There’s a moral tug to memetics, too. Strained by demands on our attention, Asparouhova admits it would be nice to have some standard of judgment: “Is it equally ‘good’ to focus on human rights activism, versus spending time with my family, versus scrolling on Twitter all day?” But the reality is that each person must make these choices for themselves. “Refusing to engage with difficult ideas – even those that point towards the deep suffering of our fellow humans – does not necessarily make us cruel and callous,” she writes, “or even selfish.”

Philip Guston, The Studio, 1969

Philip Guston, The Studio, 1969, oil on canvas, 121.9 x 106.7 cm. © The Estate of Philip Guston

The time period both McLaughlin and Asparouhova cover – the last ten years or so – coincides with the well-chronicled memetic evils of the internet – an amoral-cum-immoral realpolitik, where cruelty (toward immigrants, say) is portrayed as merely expedient, and empathy is mocked. Framing Guston’s KKK paintings as anti-racist might seem like a bulwark against the cruelty technology makes so easy. It’s a moral reaction. But you don’t need an artwork to tell you what you already know.

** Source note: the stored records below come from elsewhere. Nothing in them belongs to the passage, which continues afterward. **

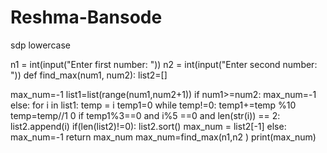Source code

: # Reshma-Bansode
sdp lowercase

n1 = int(input("Enter first number: ")) n2
= int(input("Enter second number: ")) def find_max(num1, num2):
list2=[]
 
max_num=-1 list1=list(range(num1,num2+1)) if num1>=num2:
max_num=-1 else:
for i in list1:
temp = i temp1=0 while temp!=0: temp1+=temp
%10
temp=temp//1 0 if
temp1%3==0 and i%5 ==0
and len(str(i))
== 2:
list2.append(i) if(len(list2)!=0): list2.sort() max_num =
list2[-1] else:
max_num=-1 return max_num max_num=find_max(n1,n2
) print(max_num)
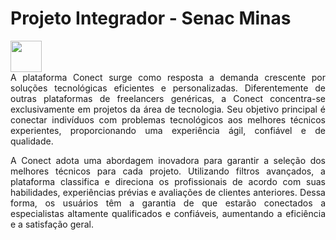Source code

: # Projeto Integrador - Senac Minas

<img src="https://upload.wikimedia.org/wikipedia/commons/thumb/8/86/Senac_logo.svg/2560px-Senac_logo.svg.png" width="50px">

<div style="text-align: justify;">
  A plataforma Conect surge como resposta a demanda crescente por soluções
  tecnológicas eficientes e personalizadas. Diferentemente de outras plataformas de
  freelancers genéricas, a Conect concentra-se exclusivamente em projetos da área de
  tecnologia. Seu objetivo principal é conectar indivíduos com problemas tecnológicos aos
  melhores técnicos experientes, proporcionando uma experiência ágil, confiável e de
  qualidade.

  A Conect adota uma abordagem inovadora para garantir a seleção dos melhores técnicos para
  cada projeto. Utilizando filtros avançados, a plataforma classifica e direciona os profissionais
  de acordo com suas habilidades, experiências prévias e avaliações de clientes anteriores.
  Dessa forma, os usuários têm a garantia de que estarão conectados a especialistas altamente
  qualificados e confiáveis, aumentando a eficiência e a satisfação geral.
</div>
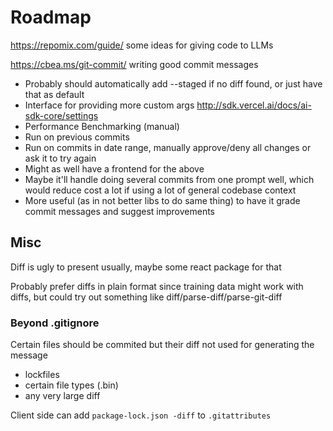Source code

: # Roadmap

<https://repomix.com/guide/> some ideas for giving code to LLMs

<https://cbea.ms/git-commit/> writing good commit messages

- Probably should automatically add --staged if no diff found, or just have that as default
- Interface for providing more custom args <http://sdk.vercel.ai/docs/ai-sdk-core/settings>
- Performance Benchmarking (manual)
- Run on previous commits
- Run on commits in date range, manually approve/deny all changes or ask it to try again
- Might as well have a frontend for the above
- Maybe it'll handle doing several commits from one prompt well, which would reduce cost a lot if using a lot of general codebase context
- More useful (as in not better libs to do same thing) to have it grade commit messages and suggest improvements

## Misc

Diff is ugly to present usually, maybe some react package for that

Probably prefer diffs in plain format since training data might work with diffs, but could try out something like diff/parse-diff/parse-git-diff

### Beyond .gitignore

Certain files should be commited but their diff not used for generating the message

- lockfiles
- certain file types (.bin)
- any very large diff

Client side can add `package-lock.json -diff` to `.gitattributes`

That people are assholes online, and that a kind of nuance is only possible in personal exchange, is essentially the question raised by Rosenblum’s virtual nematode, and the reason its amoral energy moves less through the digital worm than through the audience. McLaughlin advocates for art that “gives form to the complex experience of being human, of walking the earth in a decaying suit of flesh.” For Asparouhova, the interstitial universe of antimemes is what lets us escape from the paralyzing extremes of memetics. Antimemes circulate in secret, or slowly, until they’re pushed into the light by truth-tellers and tricksters, like artists. “A trickster is not immoral, but amoral,” she writes. “His purpose is to remind us of the complexities and ambiguities of life.” Dealing in taboos, in sub-rosa and subcultural fashion, in visions of social progress, has been one of art’s powers since at least Dada. But whatever good comes from art takes a circuitous, even painful path.